Introducing Tcl 8.7 Part 7: numbers
This is the seventh in a series of posts about new features in the upcoming version 8.7 of Tcl. This post deals with some additional facilities, albeit minor, in handling of numbers.
To take Tcl 8.7 for a spin, you can download a pre-alpha binary for your platform. Alternatively, you can build it yourself from the
core-8-branchbranch in the Tcl fossil repository.
Introduction of 0d as a decimal radix prefix
Tcl 8.6 recognized the use of 0b, 0o and 0x (and upper case variants) as binary, octal and hexadecimal radix prefixes respectively. These were recognized in numeric literals, expr and format commands etc. Tcl 8.7 adds recognition of 0d as a decimal radix prefix.
This makes Tcl's support for radix prefixes consistent. In addition, it simplifies treatment of decimal numbers from an external source such as a CSV file. For example, consider the fragment below that prints the increments an input number:
% set val [gets stdin] ; expr {$val * 2}
0123
166
Most people would be surprised by the result which is a consequence of Tcl treating 0123 as a octal number. Fixing this in Tcl 8.6 requires the use of scan to ensure the input is treated as decimal.
% set val [gets stdin]
0123
0123
% scan $val %d val
1
% puts [expr {2*$val}]
246
In Tcl 8.7, we can force interpretation of the input as decimal a little more simply with the 0d prefix.
% set val 0d[gets stdin] ; expr {$val * 2}
0123
246No, not a earth-shattering feature but nice to have the consistency and Tclers have a fetish for consistency!
Classifying floating point numbers
The other addition related to numerics is ability to classify floating point numbers. Personally, I have never found a need for these but then again I have zero experience with serious numerical computation which is where I imagine these would be handy.
I assume the reader knows what the terms normal, subnormal, finite, infinite mean. If not, it's unlikely you will need to use these :-)
TIP 521 defines one new command, fpclassify and six additional functions to in the ::tcl::mathfunc namespace.
The fpclassify command returns a value that indicates the class to which a floating point number belongs. This class may be one of zero, normal, infinite, subnormal and nan.

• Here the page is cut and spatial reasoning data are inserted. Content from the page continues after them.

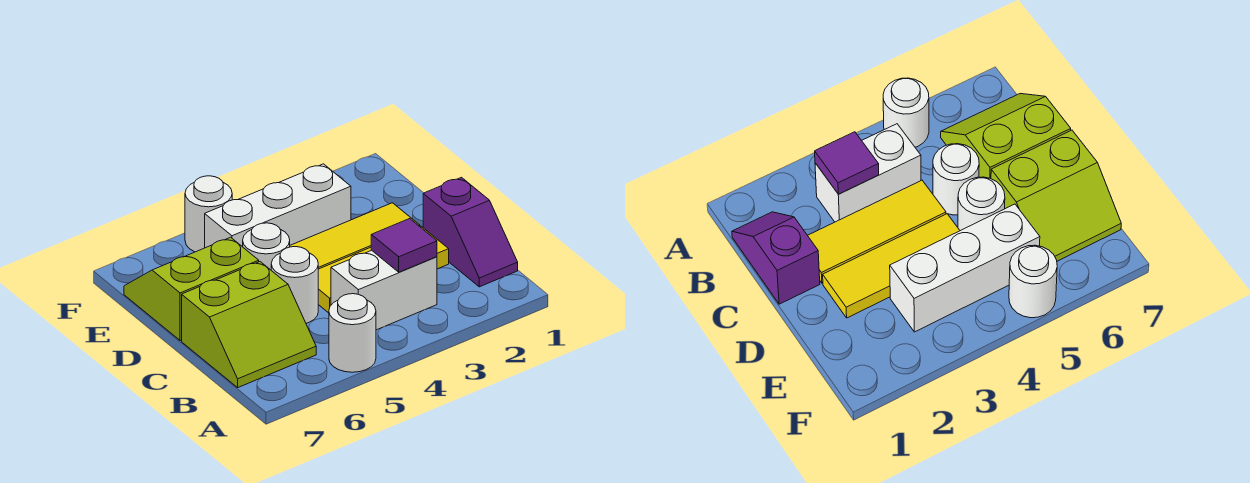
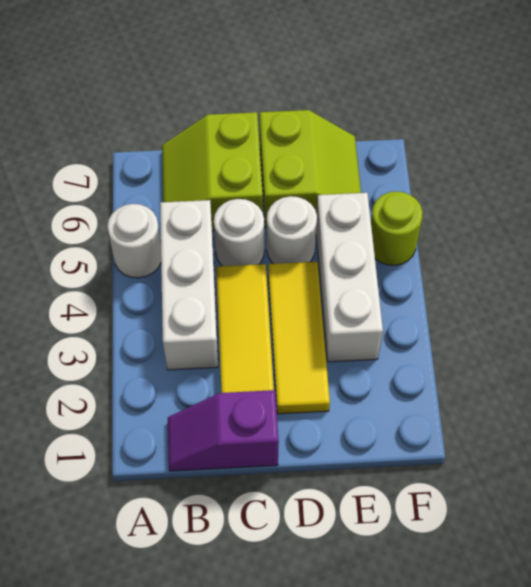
white brick B3:B4 level 1 -> white brick B3:B5 level 1
purple tile B3 level 2 -> none
white round brick F5 level 1 -> lime round brick F5 level 1

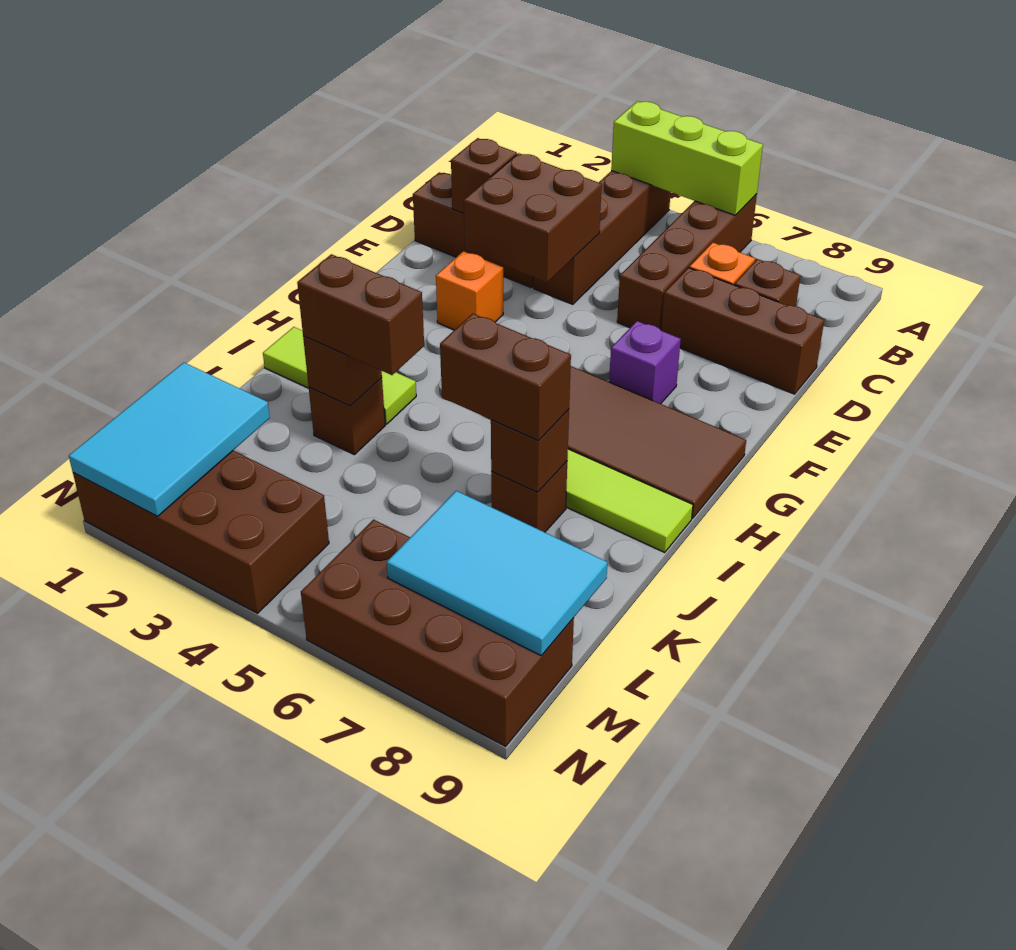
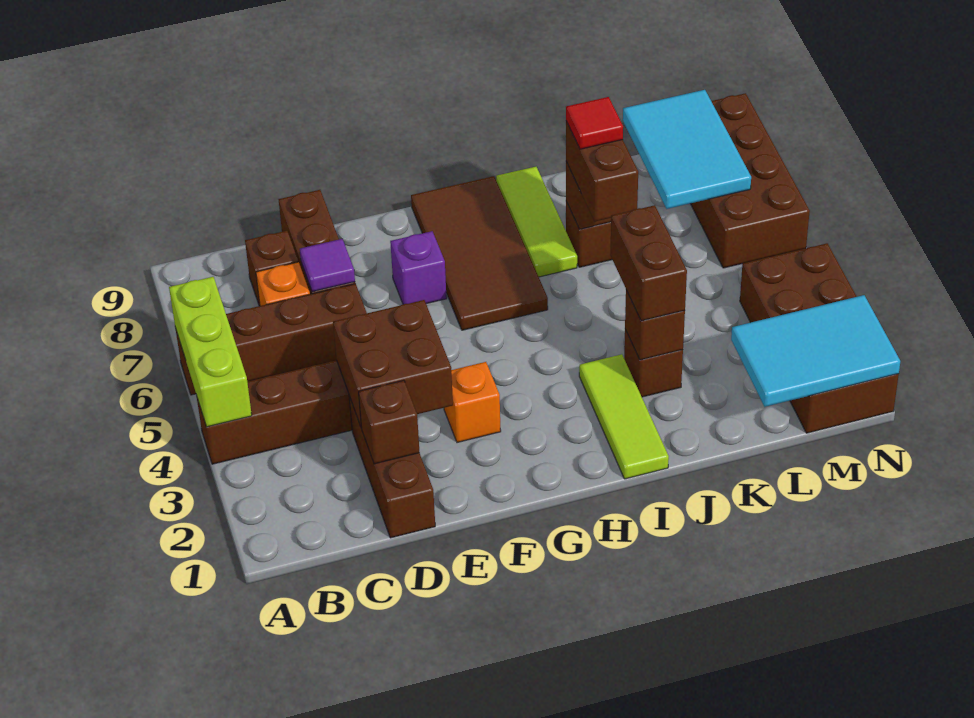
none -> purple tile D7 level 2
none -> red tile J7 level 4

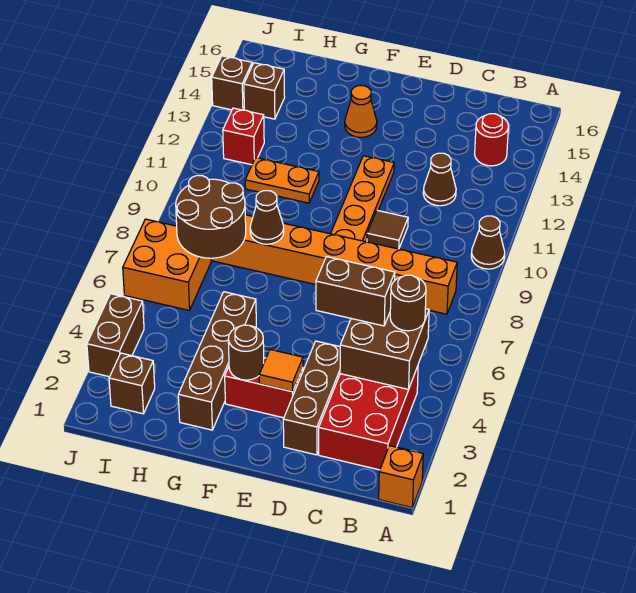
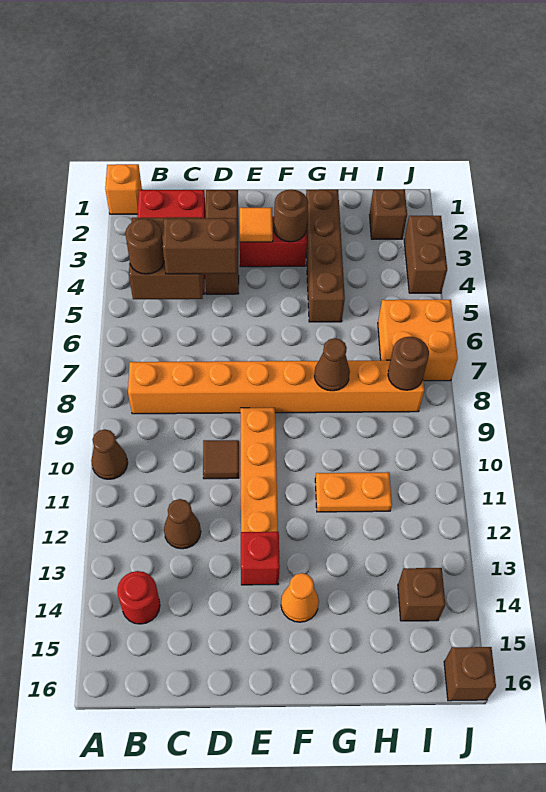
brown round brick H7:I8 level 2 -> brown round brick I8 level 2
red brick I12 level 1 -> red brick E13 level 1
brown brick J14 level 1 -> brown brick J16 level 1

The first four are easy enough to demonstrate.
% fpclassify 0
zero
% fpclassify 1.0
normal
% fpclassify [expr {1.0/0.0}]
infinite
% fpclassify 5e-324
subnormal
The nan classification cannot currently be generated at the script level via a mathematical computation because an expression such as expr 0.0/0.0 generates an error (by design). TIP 520 proposes changing this to return a NaN instead but that TIP is still pending for acceptance into 8.7. Nevertheless, NaN can still occur in values, those passed from external C libraries for example. For demonstration purposes, we resort to some bit twiddling.

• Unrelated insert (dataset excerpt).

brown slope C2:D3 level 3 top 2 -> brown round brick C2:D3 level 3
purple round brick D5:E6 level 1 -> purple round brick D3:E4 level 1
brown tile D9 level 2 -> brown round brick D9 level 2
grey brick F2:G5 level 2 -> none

% binary scan [binary decode hex 7ff0000000000001] Q dbl_nan
1
% set dbl_nan
NaN(1)
% fpclassify $dbl_nan
nan
Related to this classification, Tcl 8.7 adds five functions to the ::tcl::mathfunc namespace - isfinite, isinf, isnan, isnormal, issubnormal - that return booleans that reflect whether the passed value falls into that category.
% expr {isnan($dbl_nan)}
1
% expr {isfinite(1.0/0.0)}
0
% expr {isinf(1.0/0.0)}
1
One additional function, isunordered takes two values and returns a true boolean value if the two values cannot be compared. In particular, consider comparison with Inf or NaN.
% expr {isunordered(Inf,0)}
0
% expr {isunordered($dbl_nan,0)}
1
% expr {isunordered($dbl_nan,$dbl_nan)}
1
Note the last example where NaN is not comparable to even itself.